Activity ▸ Carry on the forum post below about BCPBatchSize and replication hanging, starting right after its last sentence.

Extracted text ▸
┌──

2012年3月29日星期四

BCPBatchSize and Replication hanging

I have transactional replication setup between 2 sql 2000 sp3a servers
running on 2 4 way Dell servers with 16 gig of memory each. The servers
are running windows 2003. Everything is enterprise edition and the sql
servers are using about 14 gig memory.
We restore the database to the second server and then enable publication
to that server turning of the generation of SPs but enabling the use of
column name for the distribution.
The Distribution runs every 10 minutes and normally keeps up just fine.
(before we started using column names).
Up until this past weekend we did not need the column name option in the
replication distribution and everything ran fine. Some table structures
changed but not that big of changes but we do not have about 60 ident
columns that we are dealing with.
Starting this Monday we needed to use the column name option because we
are replicating to some large tables that have identity columns on them.
We have enabled the not for replication property on the columns.

└──

Input data ▸
┌──

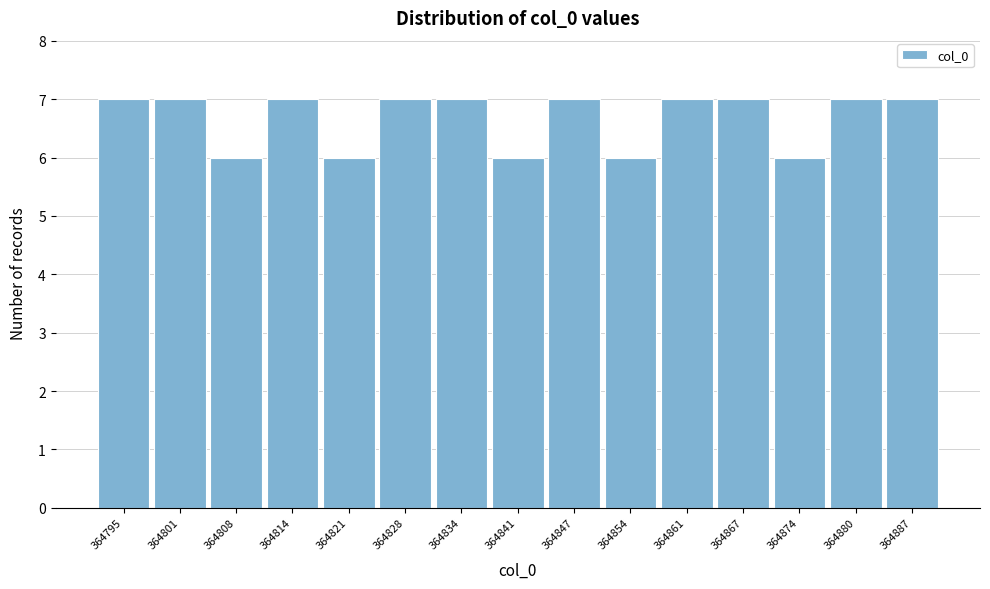

Reading left to right, extract all data points from this chart.

364795=7	364801=7	364808=6	364814=7	364821=6	364828=7	364834=7	364841=6	364847=7	364854=6	364861=7	364867=7	364874=6	364880=7	364887=7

└──

Your response ▸
What I am seeing is that replication now just hangs at times. The
server just goes idle and distribution job just keeps running and says
"it is waiting for response from the backend co". We have rebuilt it a
couple of times and each time the distribution job ran fine for a while
and then would just hang. Once it would hang there was no getting past
that point.
I have traced the replication process and it just stops sending data. I
have also enabled the output of the distribution job to a file and it
shows more data being sent than I see in the sql trace. The trace is
not missing data because it always stops at the same spot (I tried it
several times) and the output file always stops also but shows alot more
data being sent out.
I tried changing the bcpbatchsize for the distribution agent all the way
down to 1 or 2 but the trace still shows many more commands per batch
than 1 or 2. I have enabled the tsql batch start and end to trace the
batches allow with the statement start and end.
I am wondering what the bcpbatchsize really affects if it does not
change the number of commands per batch? Since we have some tables with
large rows I am thinking that the 10,000 commands per batch is too much
now that we are trying to include column names.
How do I really change the batch size?
Anybody else seen this problem when including column names?
Thanks,
Ron
fiddling with the bcpbatchsize is not always a good idea. What this does is
determines how many rows are processed before they are committed. Setting
this to a high value means your tlog on your subscriber will grow and the
bcp process (performed by odbcbcp) will chug along longer before sending
messages back to the SQL Server agent. This will cause the "waiting for
response from the backend".
using a small value for bcpbatchsize will take longer, but is more chatty
and you won't get this message.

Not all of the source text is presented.